Muerte de Laocoonte (Eneida II 201-227)
Entonces otro espectáculo más imponente y mucho más terrible se ofrece a los míseros troyanos y turba sus corazones desprevenidos. Laocoonte, designado por sorteo sacerdote de Neptuno, se encontraba sacrficando ante los altares en los que se celebran solemnes sacrificios un toro de gran tamaño. He aquí que desde Ténedos, a través de la tranquila supefficie del mar, (me horrorizo al narrarlo) dos serpientes se tienden con inmensos anillos sobre el piélago y a un tiempo se dirigen a la orilla. Sus pechos erguidos en medio del oleaje y sus crestas sanguíneas sobresalen por encima de las olas, el resto de su cuerpo por detrás recorre el mar y enroscándose arquea sus inmensos lomos. En las aguas espumeantes se produce un chapoteo. Y ya habían alcanzado la ribera y con sus ojos ardientes ínyectados de sangre y fuego lamían con sus lenguas vibrantes sus silbantes bocas. Ante aquella visión huimos exangües. Ellas, siguiendo una trayectoria fija, se dirigen a Laocoonte; y primero ambas serpientes rodeando los pequeños cuerpos de sus dos hijos se enroscan y devoran con su mordisco sus miseros miembros; a continuación se apoderan del propio Laocoonte, que acude precipitadamente en ayuda de aquéllos con las flechas en la mano, y le sujetan describiendo enormes roscas; después de rodear dos veces su cuerpo por la mitad y de enroscar por dos veces en torno a su cuello sus espaldas cubiertas de escamas, sus cabezas y sus enhiestas cervices sobresalen por encima. El intenta desgarrar con las manos sus nudos; sus cintas sagradas están impregnadas de baba y negro veneno; al mismo tiempo alza hasta los cielos unos gritos horribles semejantes a los mugidos que lanza un toro cuando herido huye del altar y sacude con su cuello el hacha que no ha sido certera. Las dos serpientes deslizándose huyen hacia el templo situado en lo alto, tratan de llegar a la ciudadela de la cruel Tritonia y se refugian bajo los pies de la diosa y bajo el orbe de su escudo.
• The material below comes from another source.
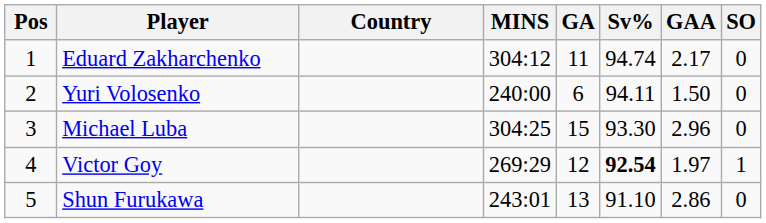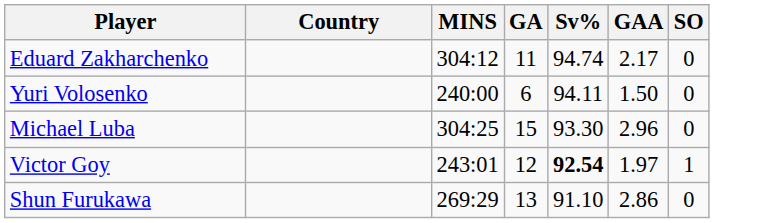- column: Pos | 1 | 2 | 3 | 4 | 5
Victor Goy | MINS: 269:29 -> 243:01
Shun Furukawa | MINS: 243:01 -> 269:29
Encuentro con Helena (Eneida II 567-587)
Ya quedaba yo solo cuando veo a la hija de Tíndaro / que estaba vigilando la entrada en el templo de Vesta, / amparándose a ocultas en el sacro recinto. Las llamas del incendio / me dan la luz según voy caminando sin rumbo, / dirigiendo mi paso la mirada hacia todo. / Ella, Furia común a Troya y a su patria, ser odioso, / temiendo a los troyanos enojados con ella, por la ruina de Pérgamo / a par que la venganza de los dánaos y la cólera de su esposo abandonado, / a ocultas en cuclillas permanecía la lado del altar. / El alma me ardió en ira. Se apoderó de mí un furioso deseo / de vengar la caída de mi patria y tomarme el castigo de su crimen. / «¿Y ésta sin daño alguno volverá, por supuesto, a ver su Esparta / y su natal Micenas y en calidad de reina tornará con el logro de su triunfo / y verá a su marido y su casa, a sus padres y a sus hijos, / rodeada a su vuelta de un nutrido cortejo de troyanas y servidores frigios? / ¿Y para eso ha muerto a hierro Príamo y ha ardido Troya en llamas / y ha rebosado en sangre tantas veces la ribera dardania? / No será. Que si no da renombre glorioso castigar a una mujer / ni la hazaña depara honor alguno, me alabarán al menos por haber exterminado / a un ser abominable y aplicado el castigo merecido. Y sentiré el placer / de haber saciado el fuego de venganza y haber apaciguado / las cenizas de seres queridos para mí».